Today’s challenge goes hand in hand with yesterday’s challenge! Just like Dr. Alber’s said..this really is harder than it looks! I tried again at lunch and found my mind drifting to all the things I needed to get done! This time when I found myself “off task”, I put my fork down and tried to refocus myself. Like most things, this will take practice in order to become a habit!
It is possible to stand in a rose garden and not smell the roses. It is possible to be alive and not live. And it is possible to be awake at the plate but not fully aware!
Practice brings progress! We are worth taking the time to practice in order to make progress!
Onward EatQ challengers!!
Are you a racer or a pacer? That is the question. When I read that question this morning I answered rather quickly…RACER! Everything we do these days needs to be done quickly so we can move on to the next activity. Eating slowly, easy life style change right? Wrong!
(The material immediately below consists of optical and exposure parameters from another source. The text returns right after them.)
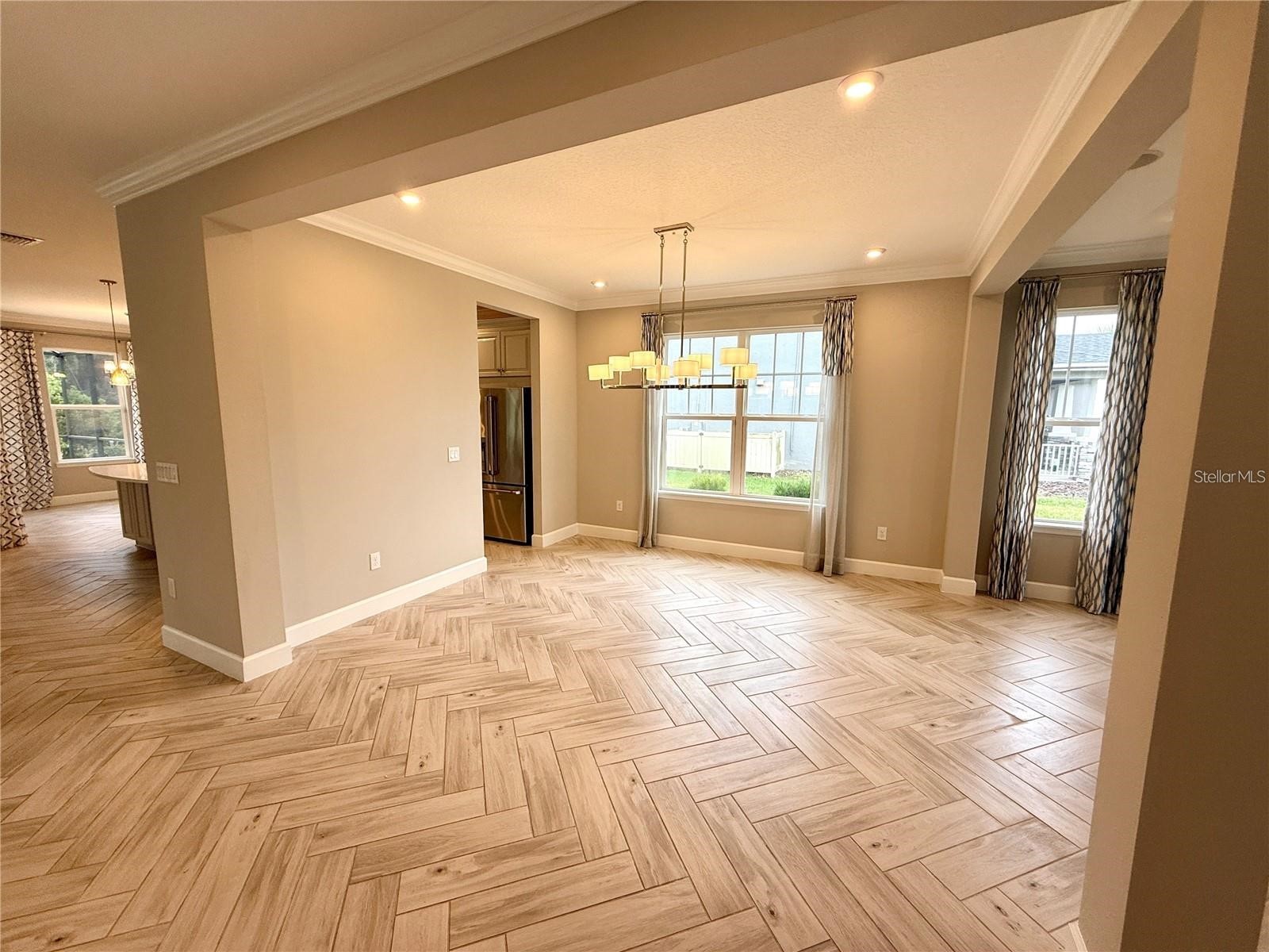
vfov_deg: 85.7
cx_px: 634
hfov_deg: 102.1
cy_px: 476
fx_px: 513
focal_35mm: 14
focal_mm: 2.22
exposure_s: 1/120
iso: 64
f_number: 2.2
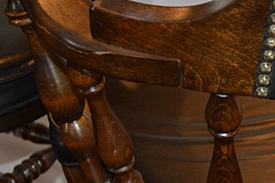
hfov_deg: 16.5
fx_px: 908
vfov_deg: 11.5
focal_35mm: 119
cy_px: 105
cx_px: 330
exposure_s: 1/60
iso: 1600
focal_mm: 30
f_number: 4.2
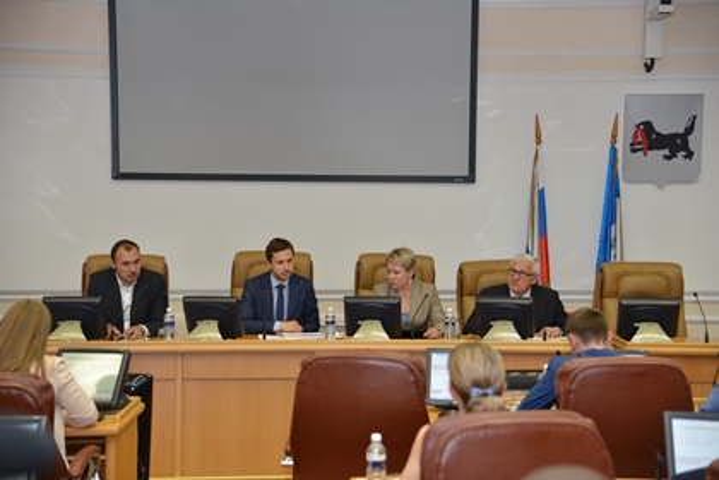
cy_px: 240
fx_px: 1298
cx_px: 360
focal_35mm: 65
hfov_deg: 31.0
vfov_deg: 20.9
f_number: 4
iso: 250
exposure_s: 1/60
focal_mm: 65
On my way to take the children to lunch, I was going over in my mind how I was really going to take a moment and plan out how I was going to eat my lunch. By the time I got back to the teacher’s lounge (only 5 min later), I got involved talking and unpacking my lunch and before I knew it I was sitting down eating! My lunch was half gone before it struck me (like lightening) that I was supposed to take a moment and prepare. I stopped and took a few breaths (I must have been eating so fast that I was out of breath) and imagined I was eating my eggplant at a small cafe in the Tuscan countryside. (I enjoy visualizing imaginatively) I would certainly be slowly taking it all in if I were in Tuscany! Once I slowed down, I was able to use the rest of my lunch time to finish.
I often find myself eating quickly and then looking around for what else I can eat, mostly because I ate whatever it is so fast that it’s gone! I realize I am not even aware of each bite let alone the many different flavors that make up the meal. I can spend hours eating a meal with a friend. Eating slowly, chatting, savoring and nourishing my body and soul. I need to work on being my own best friend and eating similarly when I am alone! After all, I am WORTH the time! We are ALL worth the time!
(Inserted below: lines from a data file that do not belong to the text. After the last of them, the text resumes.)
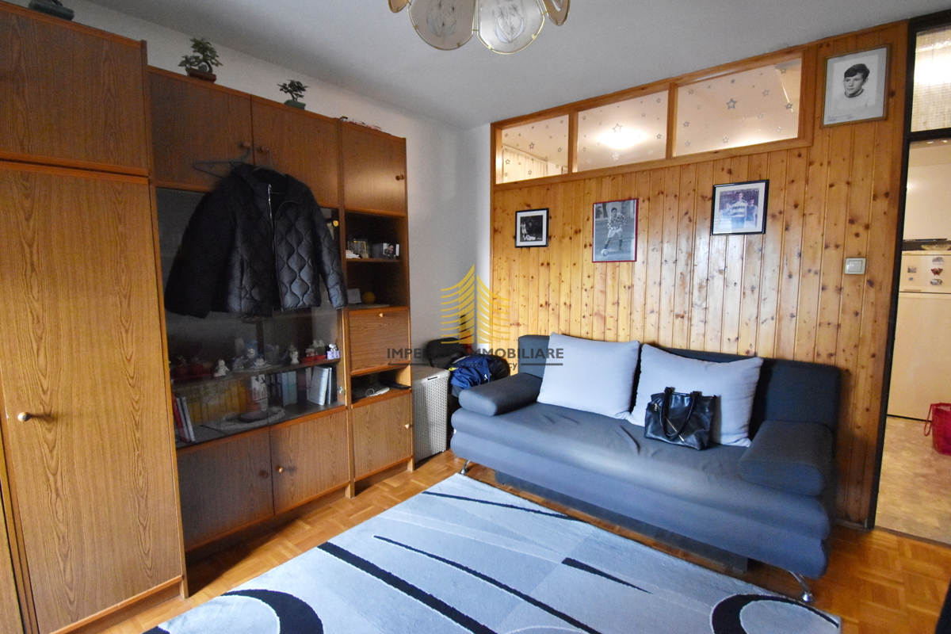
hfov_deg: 100.4
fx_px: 396
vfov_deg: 77.3
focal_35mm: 15
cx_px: 476
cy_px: 317
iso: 2800
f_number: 4.5
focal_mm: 10
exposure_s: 1/125
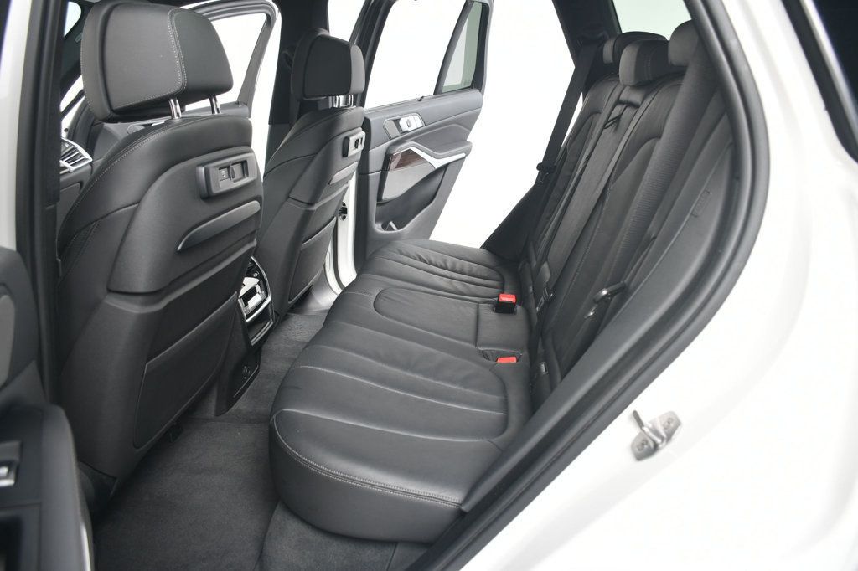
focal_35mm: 27
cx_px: 429
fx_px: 643
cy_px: 286
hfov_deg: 67.4
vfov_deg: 47.9
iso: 100
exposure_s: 1/160
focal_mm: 18
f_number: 4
New personal daily challenge: Slowly & Savoringly! (I love making up new words!)
Hi everyone! I am a 32 year old second grade Catholic school teacher! I love my job! Now the food that hangs around the teacher’s lounge and the chocolate hidden in my desk drawers are a very different story! I also enjoy reading, knitting and scavenging Pinterest!
For as long as I can remember I have had food issues! I celebrate, comfort and soothe with food! My biggest struggle is my sugar and processed food addiction, which I am currently working to overcome! I have a bucket list and dream book a mile long (waiting until the thinner me emerges to begin checking things off) and I LOVE shoes (they always fit)!
I don’t think I could ever live without french fries and I can’t stand the fishy taste of baked fish! At the end of this 10 day challenge, I desire to have acquired a few more tools to help me look at food as nourishment and not as emotional support!